:: Problem to solve ::
Can you render every line of the records below as one numbered list, leaving out any blank lines?
/---
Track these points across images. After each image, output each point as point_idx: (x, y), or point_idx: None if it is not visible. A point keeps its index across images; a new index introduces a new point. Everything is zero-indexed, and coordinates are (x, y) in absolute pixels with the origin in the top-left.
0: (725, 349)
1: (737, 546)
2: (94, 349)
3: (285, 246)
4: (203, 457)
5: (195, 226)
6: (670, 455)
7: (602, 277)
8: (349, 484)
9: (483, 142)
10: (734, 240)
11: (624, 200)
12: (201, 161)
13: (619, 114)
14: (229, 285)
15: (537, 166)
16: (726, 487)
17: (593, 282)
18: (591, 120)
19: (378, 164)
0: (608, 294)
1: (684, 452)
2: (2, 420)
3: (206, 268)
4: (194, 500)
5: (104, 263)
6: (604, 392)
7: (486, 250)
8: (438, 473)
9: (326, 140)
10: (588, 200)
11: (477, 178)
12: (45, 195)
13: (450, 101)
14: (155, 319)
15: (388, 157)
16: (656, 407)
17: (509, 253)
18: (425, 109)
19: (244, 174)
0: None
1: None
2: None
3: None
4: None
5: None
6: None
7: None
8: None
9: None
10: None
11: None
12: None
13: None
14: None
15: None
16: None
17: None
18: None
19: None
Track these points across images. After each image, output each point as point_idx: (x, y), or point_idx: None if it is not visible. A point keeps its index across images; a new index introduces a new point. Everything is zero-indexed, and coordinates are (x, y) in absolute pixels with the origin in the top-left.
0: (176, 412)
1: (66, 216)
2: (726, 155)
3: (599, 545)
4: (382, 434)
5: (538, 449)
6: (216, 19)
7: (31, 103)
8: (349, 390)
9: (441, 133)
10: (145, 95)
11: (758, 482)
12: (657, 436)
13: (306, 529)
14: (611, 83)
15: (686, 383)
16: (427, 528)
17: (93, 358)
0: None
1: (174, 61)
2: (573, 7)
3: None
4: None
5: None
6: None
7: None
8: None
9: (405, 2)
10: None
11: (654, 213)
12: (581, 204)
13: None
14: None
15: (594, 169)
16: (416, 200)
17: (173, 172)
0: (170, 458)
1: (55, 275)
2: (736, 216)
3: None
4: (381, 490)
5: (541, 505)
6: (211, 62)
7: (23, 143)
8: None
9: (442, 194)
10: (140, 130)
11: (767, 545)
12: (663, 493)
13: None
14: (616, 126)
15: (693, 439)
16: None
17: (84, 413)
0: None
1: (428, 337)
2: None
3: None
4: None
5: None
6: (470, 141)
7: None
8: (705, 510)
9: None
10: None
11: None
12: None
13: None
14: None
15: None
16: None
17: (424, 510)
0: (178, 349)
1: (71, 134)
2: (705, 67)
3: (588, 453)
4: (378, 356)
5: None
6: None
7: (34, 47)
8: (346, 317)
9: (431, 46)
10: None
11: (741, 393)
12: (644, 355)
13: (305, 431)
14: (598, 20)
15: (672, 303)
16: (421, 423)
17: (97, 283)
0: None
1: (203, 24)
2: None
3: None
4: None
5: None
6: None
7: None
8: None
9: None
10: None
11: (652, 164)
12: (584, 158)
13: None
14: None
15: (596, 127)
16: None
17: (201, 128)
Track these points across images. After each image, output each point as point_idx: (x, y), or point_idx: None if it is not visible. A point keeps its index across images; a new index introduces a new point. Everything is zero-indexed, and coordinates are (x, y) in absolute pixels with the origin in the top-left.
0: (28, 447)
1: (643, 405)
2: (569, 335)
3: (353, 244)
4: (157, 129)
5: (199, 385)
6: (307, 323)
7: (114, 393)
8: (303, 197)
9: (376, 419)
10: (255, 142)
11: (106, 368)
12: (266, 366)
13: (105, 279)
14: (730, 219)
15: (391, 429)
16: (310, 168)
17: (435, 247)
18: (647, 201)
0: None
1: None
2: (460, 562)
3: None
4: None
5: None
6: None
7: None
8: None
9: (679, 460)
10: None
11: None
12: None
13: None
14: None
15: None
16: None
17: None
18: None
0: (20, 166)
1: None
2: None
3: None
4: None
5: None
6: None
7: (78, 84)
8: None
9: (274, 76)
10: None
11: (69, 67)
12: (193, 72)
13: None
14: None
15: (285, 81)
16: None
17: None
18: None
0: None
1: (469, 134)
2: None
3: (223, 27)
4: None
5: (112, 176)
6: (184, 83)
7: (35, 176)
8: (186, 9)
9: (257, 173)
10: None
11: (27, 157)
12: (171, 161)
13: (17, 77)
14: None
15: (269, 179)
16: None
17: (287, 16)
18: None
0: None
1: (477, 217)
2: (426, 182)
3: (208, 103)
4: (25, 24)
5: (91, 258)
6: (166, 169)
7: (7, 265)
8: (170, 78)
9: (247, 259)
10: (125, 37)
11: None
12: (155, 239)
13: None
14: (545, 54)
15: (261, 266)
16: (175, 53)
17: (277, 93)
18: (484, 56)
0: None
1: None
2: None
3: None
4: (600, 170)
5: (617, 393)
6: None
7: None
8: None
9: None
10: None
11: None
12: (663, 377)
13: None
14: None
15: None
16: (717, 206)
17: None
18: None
\---
:: Completed task ::
1. Track these points across images. After each image, output each point as point_idx: (x, y), or point_idx: None if it is not visible. A point keeps its index across images; a new index introduces a new point. Everything is zero-indexed, and coordinates are (x, y) in absolute pixels with the origin in the top-left.
2. 0: (725, 349)
3. 1: (737, 546)
4. 2: (94, 349)
5. 3: (285, 246)
6. 4: (203, 457)
7. 5: (195, 226)
8. 6: (670, 455)
9. 7: (602, 277)
10. 8: (349, 484)
11. 9: (483, 142)
12. 10: (734, 240)
13. 11: (624, 200)
14. 12: (201, 161)
15. 13: (619, 114)
16. 14: (229, 285)
17. 15: (537, 166)
18. 16: (726, 487)
19. 17: (593, 282)
20. 18: (591, 120)
21. 19: (378, 164)
22. 0: (608, 294)
23. 1: (684, 452)
24. 2: (2, 420)
25. 3: (206, 268)
26. 4: (194, 500)
27. 5: (104, 263)
28. 6: (604, 392)
29. 7: (486, 250)
30. 8: (438, 473)
31. 9: (326, 140)
32. 10: (588, 200)
33. 11: (477, 178)
34. 12: (45, 195)
35. 13: (450, 101)
36. 14: (155, 319)
37. 15: (388, 157)
38. 16: (656, 407)
39. 17: (509, 253)
40. 18: (425, 109)
41. 19: (244, 174)
42. 0: None
43. 1: None
44. 2: None
45. 3: None
46. 4: None
47. 5: None
48. 6: None
49. 7: None
50. 8: None
51. 9: None
52. 10: None
53. 11: None
54. 12: None
55. 13: None
56. 14: None
57. 15: None
58. 16: None
59. 17: None
60. 18: None
61. 19: None
62. Track these points across images. After each image, output each point as point_idx: (x, y), or point_idx: None if it is not visible. A point keeps its index across images; a new index introduces a new point. Everything is zero-indexed, and coordinates are (x, y) in absolute pixels with the origin in the top-left.
63. 0: (176, 412)
64. 1: (66, 216)
65. 2: (726, 155)
66. 3: (599, 545)
67. 4: (382, 434)
68. 5: (538, 449)
69. 6: (216, 19)
70. 7: (31, 103)
71. 8: (349, 390)
72. 9: (441, 133)
73. 10: (145, 95)
74. 11: (758, 482)
75. 12: (657, 436)
76. 13: (306, 529)
77. 14: (611, 83)
78. 15: (686, 383)
79. 16: (427, 528)
80. 17: (93, 358)
81. 0: None
82. 1: (174, 61)
83. 2: (573, 7)
84. 3: None
85. 4: None
86. 5: None
87. 6: None
88. 7: None
89. 8: None
90. 9: (405, 2)
91. 10: None
92. 11: (654, 213)
93. 12: (581, 204)
94. 13: None
95. 14: None
96. 15: (594, 169)
97. 16: (416, 200)
98. 17: (173, 172)
99. 0: (170, 458)
100. 1: (55, 275)
101. 2: (736, 216)
102. 3: None
103. 4: (381, 490)
104. 5: (541, 505)
105. 6: (211, 62)
106. 7: (23, 143)
107. 8: None
108. 9: (442, 194)
109. 10: (140, 130)
110. 11: (767, 545)
111. 12: (663, 493)
112. 13: None
113. 14: (616, 126)
114. 15: (693, 439)
115. 16: None
116. 17: (84, 413)
117. 0: None
118. 1: (428, 337)
119. 2: None
120. 3: None
121. 4: None
122. 5: None
123. 6: (470, 141)
124. 7: None
125. 8: (705, 510)
126. 9: None
127. 10: None
128. 11: None
129. 12: None
130. 13: None
131. 14: None
132. 15: None
133. 16: None
134. 17: (424, 510)
135. 0: (178, 349)
136. 1: (71, 134)
137. 2: (705, 67)
138. 3: (588, 453)
139. 4: (378, 356)
140. 5: None
141. 6: None
142. 7: (34, 47)
143. 8: (346, 317)
144. 9: (431, 46)
145. 10: None
146. 11: (741, 393)
147. 12: (644, 355)
148. 13: (305, 431)
149. 14: (598, 20)
150. 15: (672, 303)
151. 16: (421, 423)
152. 17: (97, 283)
153. 0: None
154. 1: (203, 24)
155. 2: None
156. 3: None
157. 4: None
158. 5: None
159. 6: None
160. 7: None
161. 8: None
162. 9: None
163. 10: None
164. 11: (652, 164)
165. 12: (584, 158)
166. 13: None
167. 14: None
168. 15: (596, 127)
169. 16: None
170. 17: (201, 128)
171. Track these points across images. After each image, output each point as point_idx: (x, y), or point_idx: None if it is not visible. A point keeps its index across images; a new index introduces a new point. Everything is zero-indexed, and coordinates are (x, y) in absolute pixels with the origin in the top-left.
172. 0: (28, 447)
173. 1: (643, 405)
174. 2: (569, 335)
175. 3: (353, 244)
176. 4: (157, 129)
177. 5: (199, 385)
178. 6: (307, 323)
179. 7: (114, 393)
180. 8: (303, 197)
181. 9: (376, 419)
182. 10: (255, 142)
183. 11: (106, 368)
184. 12: (266, 366)
185. 13: (105, 279)
186. 14: (730, 219)
187. 15: (391, 429)
188. 16: (310, 168)
189. 17: (435, 247)
190. 18: (647, 201)
191. 0: None
192. 1: None
193. 2: (460, 562)
194. 3: None
195. 4: None
196. 5: None
197. 6: None
198. 7: None
199. 8: None
200. 9: (679, 460)
201. 10: None
202. 11: None
203. 12: None
204. 13: None
205. 14: None
206. 15: None
207. 16: None
208. 17: None
209. 18: None
210. 0: (20, 166)
211. 1: None
212. 2: None
213. 3: None
214. 4: None
215. 5: None
216. 6: None
217. 7: (78, 84)
218. 8: None
219. 9: (274, 76)
220. 10: None
221. 11: (69, 67)
222. 12: (193, 72)
223. 13: None
224. 14: None
225. 15: (285, 81)
226. 16: None
227. 17: None
228. 18: None
229. 0: None
230. 1: (469, 134)
231. 2: None
232. 3: (223, 27)
233. 4: None
234. 5: (112, 176)
235. 6: (184, 83)
236. 7: (35, 176)
237. 8: (186, 9)
238. 9: (257, 173)
239. 10: None
240. 11: (27, 157)
241. 12: (171, 161)
242. 13: (17, 77)
243. 14: None
244. 15: (269, 179)
245. 16: None
246. 17: (287, 16)
247. 18: None
248. 0: None
249. 1: (477, 217)
250. 2: (426, 182)
251. 3: (208, 103)
252. 4: (25, 24)
253. 5: (91, 258)
254. 6: (166, 169)
255. 7: (7, 265)
256. 8: (170, 78)
257. 9: (247, 259)
258. 10: (125, 37)
259. 11: None
260. 12: (155, 239)
261. 13: None
262. 14: (545, 54)
263. 15: (261, 266)
264. 16: (175, 53)
265. 17: (277, 93)
266. 18: (484, 56)
267. 0: None
268. 1: None
269. 2: None
270. 3: None
271. 4: (600, 170)
272. 5: (617, 393)
273. 6: None
274. 7: None
275. 8: None
276. 9: None
277. 10: None
278. 11: None
279. 12: (663, 377)
280. 13: None
281. 14: None
282. 15: None
283. 16: (717, 206)
284. 17: None
285. 18: None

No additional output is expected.